4 published verifications about Vitamin D Vitamin D ×

“Taking 5,000 IU of vitamin D daily does not cause side effects for most people.”

Mixed

Serious side effects at 5,000 IU/day are uncommon for many adults, but the claim overstates the safety of that dose. Authoritative guidelines set 4,000 IU/day as the adult upper limit, and trials at similar doses show small but real increases in harms such as hypercalcemia. The practical takeaway is not “no side effects for most people,” but “risk is usually low yet not negligible, especially without medical need or monitoring.”

“A meta-analysis published in 2023 found that taking 3,200 to 4,000 International Units (IU) of vitamin D daily is associated with a higher risk of hypercalcemia.”

True

The cited 2023 meta-analysis did report that long-term vitamin D supplementation at 3,200-4,000 IU/day was associated with a higher risk of hypercalcemia. The pooled estimate showed a statistically significant increase versus control. Important context is that the absolute excess risk was small and reported cases were often asymptomatic or reversible.

“Vitamin K helps vitamin D absorption for bone health.”

Mostly False

The evidence does not show that vitamin K helps the body absorb vitamin D. What reliable sources do support is that vitamins D and K can work together in bone health through different roles: vitamin D helps regulate calcium and induces certain proteins, while vitamin K activates some of those proteins. That makes the claim directionally related to a real interaction, but wrong in its stated mechanism.

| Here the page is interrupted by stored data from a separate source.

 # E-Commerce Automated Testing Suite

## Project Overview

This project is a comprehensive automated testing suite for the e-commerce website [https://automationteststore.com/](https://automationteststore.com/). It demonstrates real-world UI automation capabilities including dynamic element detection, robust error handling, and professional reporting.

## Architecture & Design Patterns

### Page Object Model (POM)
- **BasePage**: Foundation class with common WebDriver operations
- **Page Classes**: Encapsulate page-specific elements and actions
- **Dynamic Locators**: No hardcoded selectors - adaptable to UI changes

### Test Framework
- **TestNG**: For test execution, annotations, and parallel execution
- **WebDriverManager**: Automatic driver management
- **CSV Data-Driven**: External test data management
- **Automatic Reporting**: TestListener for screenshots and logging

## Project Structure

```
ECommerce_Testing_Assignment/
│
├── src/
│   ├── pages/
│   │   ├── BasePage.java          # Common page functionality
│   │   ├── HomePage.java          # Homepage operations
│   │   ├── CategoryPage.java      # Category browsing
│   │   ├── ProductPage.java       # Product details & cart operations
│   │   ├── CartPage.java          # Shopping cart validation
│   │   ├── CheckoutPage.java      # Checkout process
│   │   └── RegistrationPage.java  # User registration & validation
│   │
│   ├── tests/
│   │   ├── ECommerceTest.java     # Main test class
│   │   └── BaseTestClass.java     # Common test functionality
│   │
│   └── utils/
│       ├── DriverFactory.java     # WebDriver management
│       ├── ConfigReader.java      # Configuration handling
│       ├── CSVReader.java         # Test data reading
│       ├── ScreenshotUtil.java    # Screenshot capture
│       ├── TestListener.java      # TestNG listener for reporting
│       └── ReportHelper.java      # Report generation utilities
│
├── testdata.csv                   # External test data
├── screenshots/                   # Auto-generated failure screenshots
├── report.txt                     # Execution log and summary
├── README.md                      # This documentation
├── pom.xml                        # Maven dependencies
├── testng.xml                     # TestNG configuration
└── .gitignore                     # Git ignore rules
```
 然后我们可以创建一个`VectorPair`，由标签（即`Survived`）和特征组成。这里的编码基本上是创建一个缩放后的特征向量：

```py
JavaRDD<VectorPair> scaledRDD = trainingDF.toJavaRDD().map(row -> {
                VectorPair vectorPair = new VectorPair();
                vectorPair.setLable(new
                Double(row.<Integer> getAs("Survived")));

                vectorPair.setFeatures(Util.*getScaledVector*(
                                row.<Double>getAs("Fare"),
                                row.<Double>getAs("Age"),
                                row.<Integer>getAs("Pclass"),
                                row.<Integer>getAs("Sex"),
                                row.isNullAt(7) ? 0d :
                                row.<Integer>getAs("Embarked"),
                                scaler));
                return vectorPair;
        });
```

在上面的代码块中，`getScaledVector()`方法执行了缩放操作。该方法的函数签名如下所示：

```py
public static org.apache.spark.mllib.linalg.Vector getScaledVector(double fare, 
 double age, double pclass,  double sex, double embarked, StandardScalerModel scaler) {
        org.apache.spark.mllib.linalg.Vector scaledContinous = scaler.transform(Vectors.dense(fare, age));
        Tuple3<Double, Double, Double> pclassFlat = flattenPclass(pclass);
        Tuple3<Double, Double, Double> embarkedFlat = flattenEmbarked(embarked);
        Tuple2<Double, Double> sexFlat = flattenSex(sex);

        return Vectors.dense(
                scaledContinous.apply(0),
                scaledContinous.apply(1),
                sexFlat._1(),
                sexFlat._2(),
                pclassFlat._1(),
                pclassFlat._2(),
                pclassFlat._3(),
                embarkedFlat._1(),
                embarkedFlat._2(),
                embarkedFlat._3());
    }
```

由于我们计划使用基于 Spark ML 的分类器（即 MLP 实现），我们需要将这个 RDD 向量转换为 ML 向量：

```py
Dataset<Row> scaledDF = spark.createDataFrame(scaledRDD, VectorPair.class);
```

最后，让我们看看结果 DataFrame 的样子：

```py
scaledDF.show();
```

“Vitamin D deficiency is widely overdiagnosed in clinical practice.”

Mixed

Strong evidence shows vitamin D testing is widely overused — with studies finding 57–77% of tests lack clinical justification — but the claim conflates overtesting with overdiagnosis. Overtesting means ordering tests without guideline indications; overdiagnosis means incorrectly labeling healthy people as deficient. While contested diagnostic thresholds may inflate deficiency labels in some populations, global data also show substantial true deficiency prevalence with meaningful health associations. The unqualified assertion that deficiency is "widely overdiagnosed" overstates what the clinical literature supports.